Regardless of whatever label we choose to call this effort of removing bad habits, whether it be deemed purification, removal of defilement, awakening, being in oneness or even becoming still, it should be known that Bhagavan said it is “effort that instills purity” and stressed that without it the goal of vichara (enquiry) will not be reached.

In direct reference to this Sri Muruganar, one of the foremost direct disciples of Sri Ramana Maharshi, heard the following profound statement from Bhagavan and recorded it that our doubts might be cleared:

     “Know that the wondrous jnana vichara is only for those who have attained purity of mind by softening and melting within.

Without this softening and melting away of the mind, brought about by thinking of the feet of the Lord,

the attachment to the “I” that adheres to the body will not cease to be.” 3

Can this “thinking of the feet of the Lord”, prescribed by Bhagavan, be anything other than exactly what it says? Therefore, should we not get busy here and now to “fight the good fight” for spiritual attainment?

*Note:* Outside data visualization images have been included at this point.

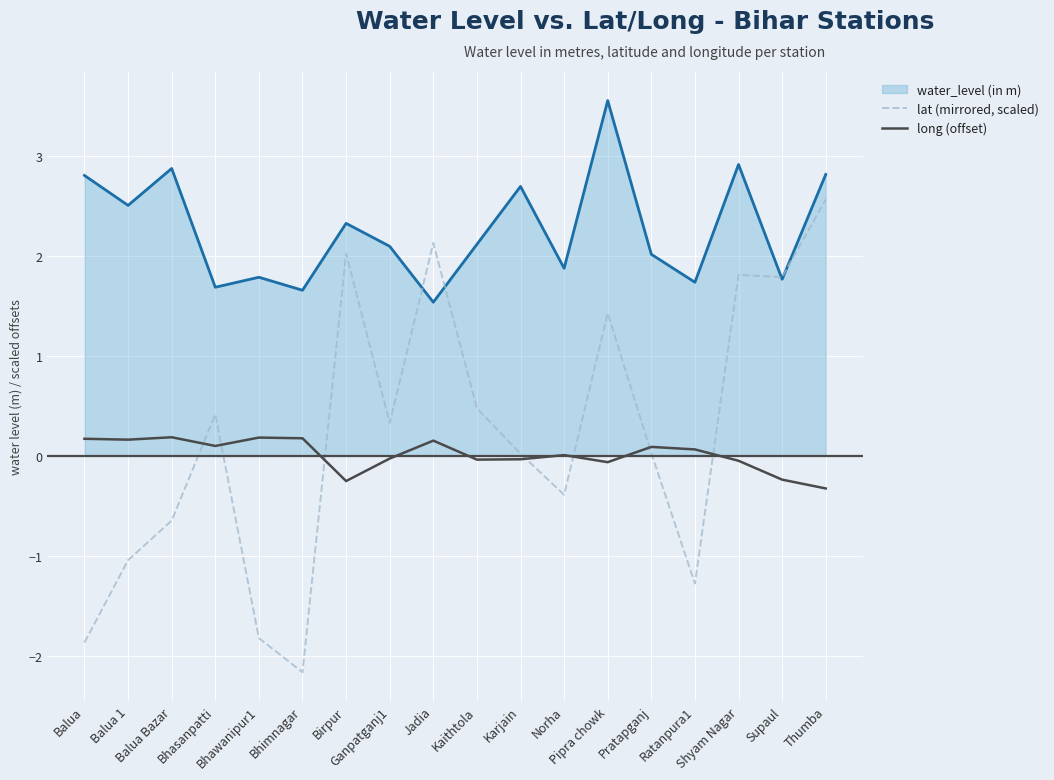

What is the maximum value shown in the chart?

3.6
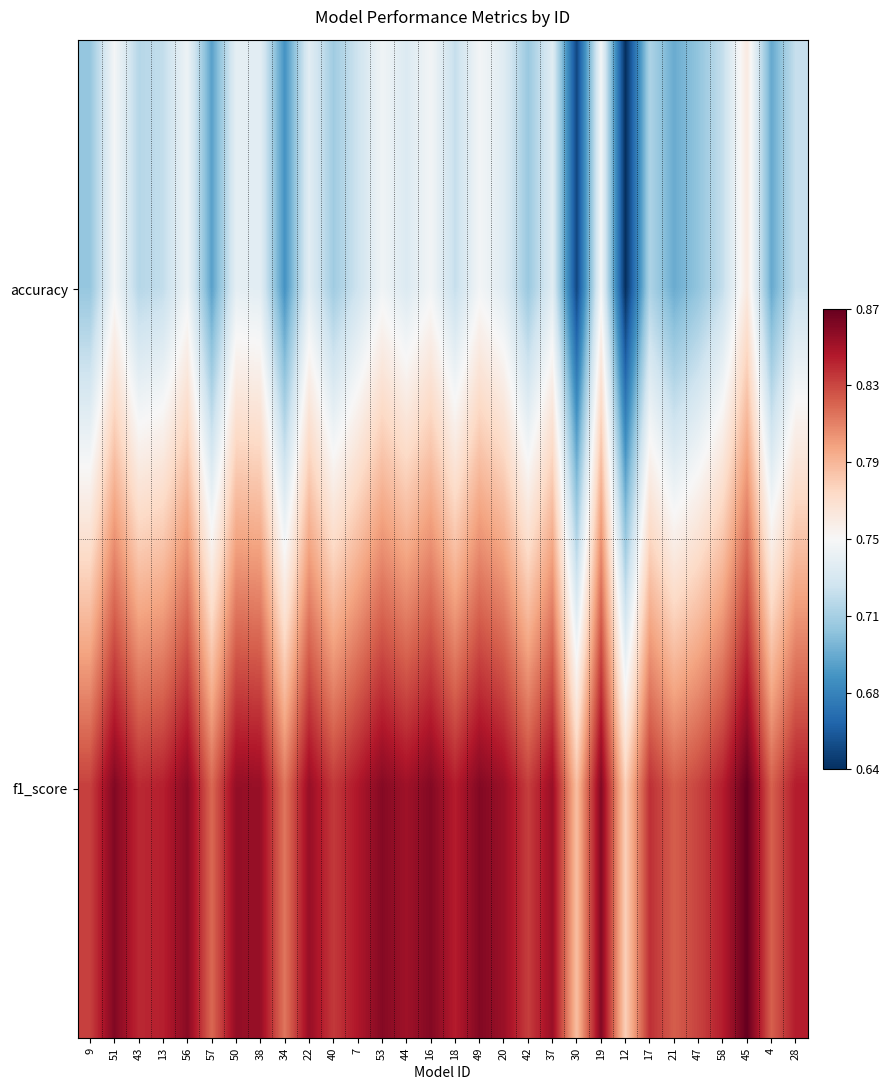

Reading right to left, transcribe all the data shown in this chart.

accuracy: 28=0.7	4=0.7	45=0.8	58=0.7	47=0.7	21=0.7	17=0.7	12=0.6	19=0.7	30=0.6	37=0.7	42=0.7	20=0.7	49=0.7	18=0.7	16=0.7	44=0.7	53=0.7	7=0.7	40=0.7	22=0.7	34=0.7	38=0.7	50=0.7	57=0.7	56=0.7	13=0.7	43=0.7	51=0.7	9=0.7
f1_score: 28=0.8	4=0.8	45=0.9	58=0.8	47=0.8	21=0.8	17=0.8	12=0.8	19=0.9	30=0.8	37=0.8	42=0.8	20=0.8	49=0.9	18=0.8	16=0.9	44=0.8	53=0.9	7=0.8	40=0.8	22=0.9	34=0.8	38=0.9	50=0.9	57=0.8	56=0.9	13=0.8	43=0.8	51=0.9	9=0.8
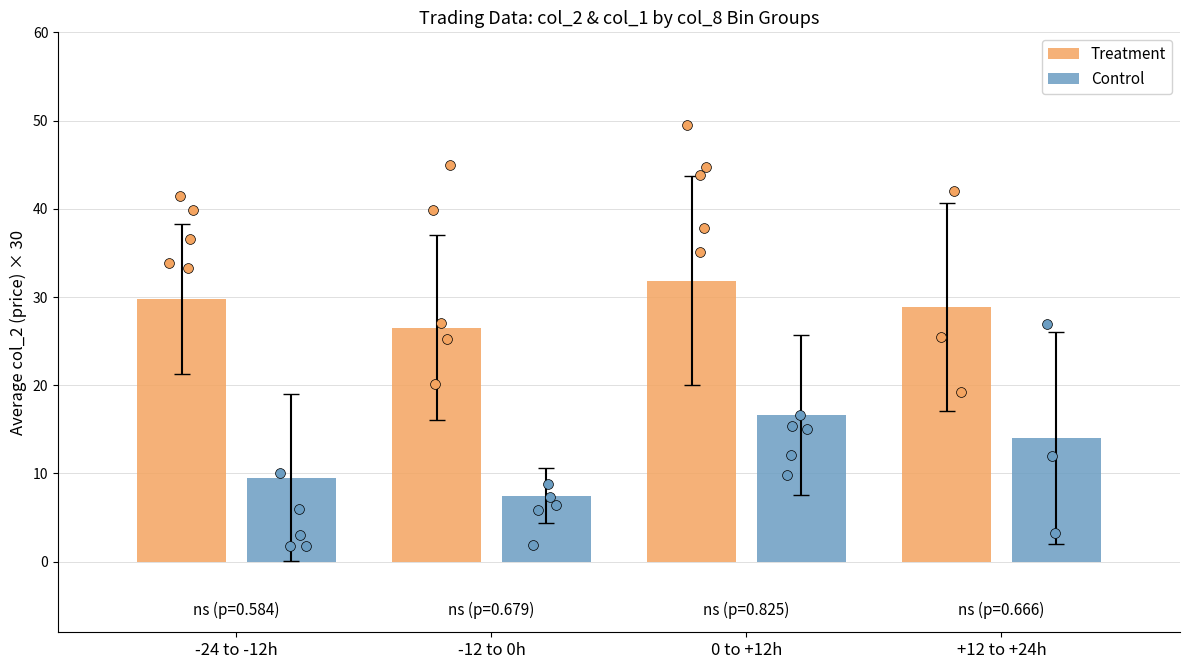

Which series reaches the maximum Y coordinate?

Treatment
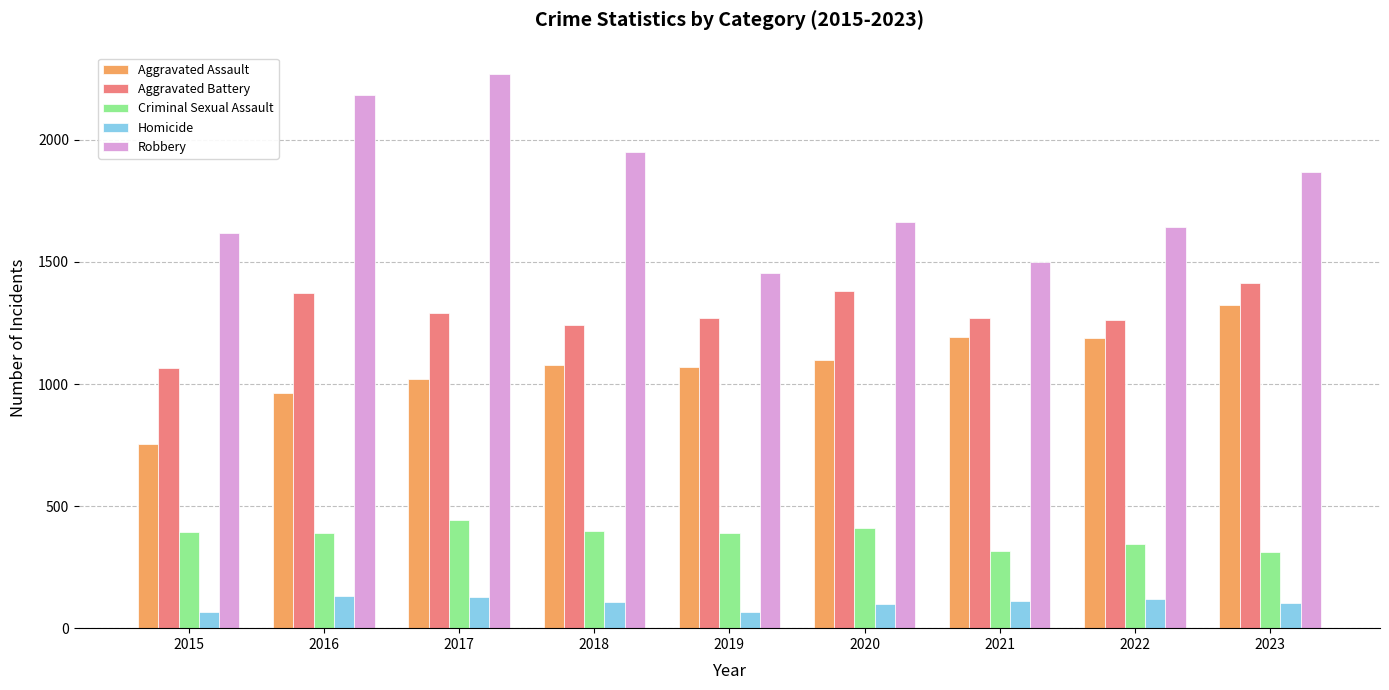

What is the difference between the second highest and minimum values in the Criminal Sexual Assault series?

98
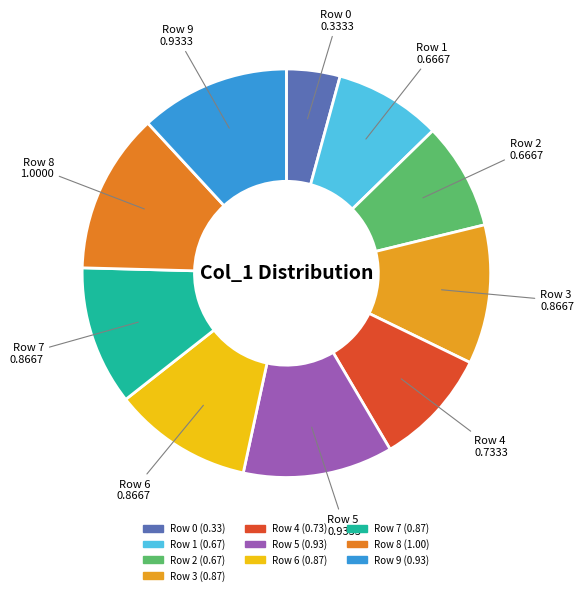

To the nearest percent, what is the difference between the Row 7 and Row 0 slice percentages?

7%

Let us leave our battle cry to the General of our forces:

     Devotee: “Are we to keep anything against a rainy day; or to live a      precarious life for spiritual attainments?”

     Maharshi: “God looks after everything.” 4

__________________

1. Mahabharata 5.41-42.

2.Talks with Sri Ramana Maharshi, Sri  Ramanashramam 2006, Talk 13, p. 5.

3. Padamalai, Teachings of Sri Ramana Maharshi Recorded by Muruganar, Avadhuta Foundation 2004, p. 186.

4. Talks with Sri Ramana Maharshi, #377.